What you need to do. Convert the data below into a Markdown table with two columns, "Row" and "Line", numbering each non-blank line in order and skipping blank lines.

Exercise data.
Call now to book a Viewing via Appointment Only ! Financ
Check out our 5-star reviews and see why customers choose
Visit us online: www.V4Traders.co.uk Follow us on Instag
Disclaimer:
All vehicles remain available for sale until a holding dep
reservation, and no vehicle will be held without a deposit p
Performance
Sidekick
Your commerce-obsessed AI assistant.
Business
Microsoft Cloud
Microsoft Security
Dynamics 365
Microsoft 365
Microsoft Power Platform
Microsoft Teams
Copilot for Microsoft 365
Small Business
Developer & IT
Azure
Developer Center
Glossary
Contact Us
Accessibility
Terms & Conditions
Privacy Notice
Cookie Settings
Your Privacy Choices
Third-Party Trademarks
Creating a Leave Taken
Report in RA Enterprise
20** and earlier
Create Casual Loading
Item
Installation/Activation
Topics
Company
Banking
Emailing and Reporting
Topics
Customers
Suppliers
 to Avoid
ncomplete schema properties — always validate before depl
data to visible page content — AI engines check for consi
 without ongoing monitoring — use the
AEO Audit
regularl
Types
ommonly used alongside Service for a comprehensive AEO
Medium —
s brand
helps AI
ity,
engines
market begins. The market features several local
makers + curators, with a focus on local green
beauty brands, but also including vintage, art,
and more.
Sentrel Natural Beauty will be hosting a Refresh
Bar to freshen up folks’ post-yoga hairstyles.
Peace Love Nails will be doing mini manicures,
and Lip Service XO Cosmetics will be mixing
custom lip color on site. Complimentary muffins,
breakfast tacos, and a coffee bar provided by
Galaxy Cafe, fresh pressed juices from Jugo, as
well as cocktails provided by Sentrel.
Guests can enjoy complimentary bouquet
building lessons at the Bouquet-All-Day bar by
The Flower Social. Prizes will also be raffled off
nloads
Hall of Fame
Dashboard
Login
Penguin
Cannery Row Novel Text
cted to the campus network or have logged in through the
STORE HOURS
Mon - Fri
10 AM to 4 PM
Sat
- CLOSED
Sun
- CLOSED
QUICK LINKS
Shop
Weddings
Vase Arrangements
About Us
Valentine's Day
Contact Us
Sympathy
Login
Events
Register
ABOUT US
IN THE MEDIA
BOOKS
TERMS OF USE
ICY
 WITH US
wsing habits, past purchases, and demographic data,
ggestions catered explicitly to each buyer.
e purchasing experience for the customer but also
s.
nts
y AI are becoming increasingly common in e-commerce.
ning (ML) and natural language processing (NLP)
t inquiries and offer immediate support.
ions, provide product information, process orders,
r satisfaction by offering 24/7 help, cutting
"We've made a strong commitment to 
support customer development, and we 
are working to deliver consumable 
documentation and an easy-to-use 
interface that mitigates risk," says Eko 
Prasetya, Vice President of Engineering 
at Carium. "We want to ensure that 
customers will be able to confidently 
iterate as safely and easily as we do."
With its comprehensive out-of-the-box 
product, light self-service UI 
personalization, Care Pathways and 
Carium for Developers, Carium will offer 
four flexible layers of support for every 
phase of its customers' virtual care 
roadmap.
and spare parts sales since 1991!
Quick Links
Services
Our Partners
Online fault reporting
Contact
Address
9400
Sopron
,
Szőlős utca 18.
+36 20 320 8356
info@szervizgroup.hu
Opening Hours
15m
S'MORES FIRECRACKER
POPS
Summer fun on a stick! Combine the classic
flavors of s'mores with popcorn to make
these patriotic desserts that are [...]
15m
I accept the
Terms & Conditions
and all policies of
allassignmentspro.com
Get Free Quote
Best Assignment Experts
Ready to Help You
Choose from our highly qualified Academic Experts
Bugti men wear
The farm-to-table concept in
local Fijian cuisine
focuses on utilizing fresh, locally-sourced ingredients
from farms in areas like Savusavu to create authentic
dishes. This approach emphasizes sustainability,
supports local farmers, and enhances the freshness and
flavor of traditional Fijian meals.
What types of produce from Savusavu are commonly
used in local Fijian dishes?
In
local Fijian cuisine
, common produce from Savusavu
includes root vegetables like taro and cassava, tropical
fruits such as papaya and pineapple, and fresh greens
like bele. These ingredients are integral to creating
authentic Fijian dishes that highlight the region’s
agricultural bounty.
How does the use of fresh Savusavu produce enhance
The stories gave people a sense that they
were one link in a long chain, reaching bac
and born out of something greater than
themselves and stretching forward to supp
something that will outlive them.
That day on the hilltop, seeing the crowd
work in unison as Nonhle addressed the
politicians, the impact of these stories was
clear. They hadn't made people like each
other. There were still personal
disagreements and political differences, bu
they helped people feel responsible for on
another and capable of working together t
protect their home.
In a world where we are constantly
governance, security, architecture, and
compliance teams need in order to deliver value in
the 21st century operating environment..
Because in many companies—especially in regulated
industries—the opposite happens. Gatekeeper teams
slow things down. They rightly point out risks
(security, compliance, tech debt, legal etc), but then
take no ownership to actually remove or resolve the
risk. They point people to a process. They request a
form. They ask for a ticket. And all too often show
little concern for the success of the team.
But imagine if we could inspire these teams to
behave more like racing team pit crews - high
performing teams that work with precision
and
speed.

Reply to the task.
| Row | Line |
|---|---|
| 1 | Call now to book a Viewing via Appointment Only ! Financ |
| 2 | Check out our 5-star reviews and see why customers choose |
| 3 | Visit us online: www.V4Traders.co.uk Follow us on Instag |
| 4 | Disclaimer: |
| 5 | All vehicles remain available for sale until a holding dep |
| 6 | reservation, and no vehicle will be held without a deposit p |
| 7 | Performance |
| 8 | Sidekick |
| 9 | Your commerce-obsessed AI assistant. |
| 10 | Business |
| 11 | Microsoft Cloud |
| 12 | Microsoft Security |
| 13 | Dynamics 365 |
| 14 | Microsoft 365 |
| 15 | Microsoft Power Platform |
| 16 | Microsoft Teams |
| 17 | Copilot for Microsoft 365 |
| 18 | Small Business |
| 19 | Developer & IT |
| 20 | Azure |
| 21 | Developer Center |
| 22 | Glossary |
| 23 | Contact Us |
| 24 | Accessibility |
| 25 | Terms & Conditions |
| 26 | Privacy Notice |
| 27 | Cookie Settings |
| 28 | Your Privacy Choices |
| 29 | Third-Party Trademarks |
| 30 | Creating a Leave Taken |
| 31 | Report in RA Enterprise |
| 32 | 20** and earlier |
| 33 | Create Casual Loading |
| 34 | Item |
| 35 | Installation/Activation |
| 36 | Topics |
| 37 | Company |
| 38 | Banking |
| 39 | Emailing and Reporting |
| 40 | Topics |
| 41 | Customers |
| 42 | Suppliers |
| 43 |  to Avoid |
| 44 | ncomplete schema properties — always validate before depl |
| 45 | data to visible page content — AI engines check for consi |
| 46 |  without ongoing monitoring — use the |
| 47 | AEO Audit |
| 48 | regularl |
| 49 | Types |
| 50 | ommonly used alongside Service for a comprehensive AEO |
| 51 | Medium — |
| 52 | s brand |
| 53 | helps AI |
| 54 | ity, |
| 55 | engines |
| 56 | market begins. The market features several local |
| 57 | makers + curators, with a focus on local green |
| 58 | beauty brands, but also including vintage, art, |
| 59 | and more. |
| 60 | Sentrel Natural Beauty will be hosting a Refresh |
| 61 | Bar to freshen up folks’ post-yoga hairstyles. |
| 62 | Peace Love Nails will be doing mini manicures, |
| 63 | and Lip Service XO Cosmetics will be mixing |
| 64 | custom lip color on site. Complimentary muffins, |
| 65 | breakfast tacos, and a coffee bar provided by |
| 66 | Galaxy Cafe, fresh pressed juices from Jugo, as |
| 67 | well as cocktails provided by Sentrel. |
| 68 | Guests can enjoy complimentary bouquet |
| 69 | building lessons at the Bouquet-All-Day bar by |
| 70 | The Flower Social. Prizes will also be raffled off |
| 71 | nloads |
| 72 | Hall of Fame |
| 73 | Dashboard |
| 74 | Login |
| 75 | Penguin |
| 76 | Cannery Row Novel Text |
| 77 | cted to the campus network or have logged in through the |
| 78 | STORE HOURS |
| 79 | Mon - Fri |
| 80 | 10 AM to 4 PM |
| 81 | Sat |
| 82 | - CLOSED |
| 83 | Sun |
| 84 | - CLOSED |
| 85 | QUICK LINKS |
| 86 | Shop |
| 87 | Weddings |
| 88 | Vase Arrangements |
| 89 | About Us |
| 90 | Valentine's Day |
| 91 | Contact Us |
| 92 | Sympathy |
| 93 | Login |
| 94 | Events |
| 95 | Register |
| 96 | ABOUT US |
| 97 | IN THE MEDIA |
| 98 | BOOKS |
| 99 | TERMS OF USE |
| 100 | ICY |
| 101 |  WITH US |
| 102 | wsing habits, past purchases, and demographic data, |
| 103 | ggestions catered explicitly to each buyer. |
| 104 | e purchasing experience for the customer but also |
| 105 | s. |
| 106 | nts |
| 107 | y AI are becoming increasingly common in e-commerce. |
| 108 | ning (ML) and natural language processing (NLP) |
| 109 | t inquiries and offer immediate support. |
| 110 | ions, provide product information, process orders, |
| 111 | r satisfaction by offering 24/7 help, cutting |
| 112 | "We've made a strong commitment to  |
| 113 | support customer development, and we  |
| 114 | are working to deliver consumable  |
| 115 | documentation and an easy-to-use  |
| 116 | interface that mitigates risk," says Eko  |
| 117 | Prasetya, Vice President of Engineering  |
| 118 | at Carium. "We want to ensure that  |
| 119 | customers will be able to confidently  |
| 120 | iterate as safely and easily as we do." |
| 121 | With its comprehensive out-of-the-box  |
| 122 | product, light self-service UI  |
| 123 | personalization, Care Pathways and  |
| 124 | Carium for Developers, Carium will offer  |
| 125 | four flexible layers of support for every  |
| 126 | phase of its customers' virtual care  |
| 127 | roadmap. |
| 128 | and spare parts sales since 1991! |
| 129 | Quick Links |
| 130 | Services |
| 131 | Our Partners |
| 132 | Online fault reporting |
| 133 | Contact |
| 134 | Address |
| 135 | 9400 |
| 136 | Sopron |
| 137 | , |
| 138 | Szőlős utca 18. |
| 139 | +36 20 320 8356 |
| 140 | info@szervizgroup.hu |
| 141 | Opening Hours |
| 142 | 15m |
| 143 | S'MORES FIRECRACKER |
| 144 | POPS |
| 145 | Summer fun on a stick! Combine the classic |
| 146 | flavors of s'mores with popcorn to make |
| 147 | these patriotic desserts that are [...] |
| 148 | 15m |
| 149 | I accept the |
| 150 | Terms & Conditions |
| 151 | and all policies of |
| 152 | allassignmentspro.com |
| 153 | Get Free Quote |
| 154 | Best Assignment Experts |
| 155 | Ready to Help You |
| 156 | Choose from our highly qualified Academic Experts |
| 157 | Bugti men wear |
| 158 | The farm-to-table concept in |
| 159 | local Fijian cuisine |
| 160 | focuses on utilizing fresh, locally-sourced ingredients |
| 161 | from farms in areas like Savusavu to create authentic |
| 162 | dishes. This approach emphasizes sustainability, |
| 163 | supports local farmers, and enhances the freshness and |
| 164 | flavor of traditional Fijian meals. |
| 165 | What types of produce from Savusavu are commonly |
| 166 | used in local Fijian dishes? |
| 167 | In |
| 168 | local Fijian cuisine |
| 169 | , common produce from Savusavu |
| 170 | includes root vegetables like taro and cassava, tropical |
| 171 | fruits such as papaya and pineapple, and fresh greens |
| 172 | like bele. These ingredients are integral to creating |
| 173 | authentic Fijian dishes that highlight the region’s |
| 174 | agricultural bounty. |
| 175 | How does the use of fresh Savusavu produce enhance |
| 176 | The stories gave people a sense that they |
| 177 | were one link in a long chain, reaching bac |
| 178 | and born out of something greater than |
| 179 | themselves and stretching forward to supp |
| 180 | something that will outlive them. |
| 181 | That day on the hilltop, seeing the crowd |
| 182 | work in unison as Nonhle addressed the |
| 183 | politicians, the impact of these stories was |
| 184 | clear. They hadn't made people like each |
| 185 | other. There were still personal |
| 186 | disagreements and political differences, bu |
| 187 | they helped people feel responsible for on |
| 188 | another and capable of working together t |
| 189 | protect their home. |
| 190 | In a world where we are constantly |
| 191 | governance, security, architecture, and |
| 192 | compliance teams need in order to deliver value in |
| 193 | the 21st century operating environment.. |
| 194 | Because in many companies—especially in regulated |
| 195 | industries—the opposite happens. Gatekeeper teams |
| 196 | slow things down. They rightly point out risks |
| 197 | (security, compliance, tech debt, legal etc), but then |
| 198 | take no ownership to actually remove or resolve the |
| 199 | risk. They point people to a process. They request a |
| 200 | form. They ask for a ticket. And all too often show |
| 201 | little concern for the success of the team. |
| 202 | But imagine if we could inspire these teams to |
| 203 | behave more like racing team pit crews - high |
| 204 | performing teams that work with precision |
| 205 | and |
| 206 | speed. |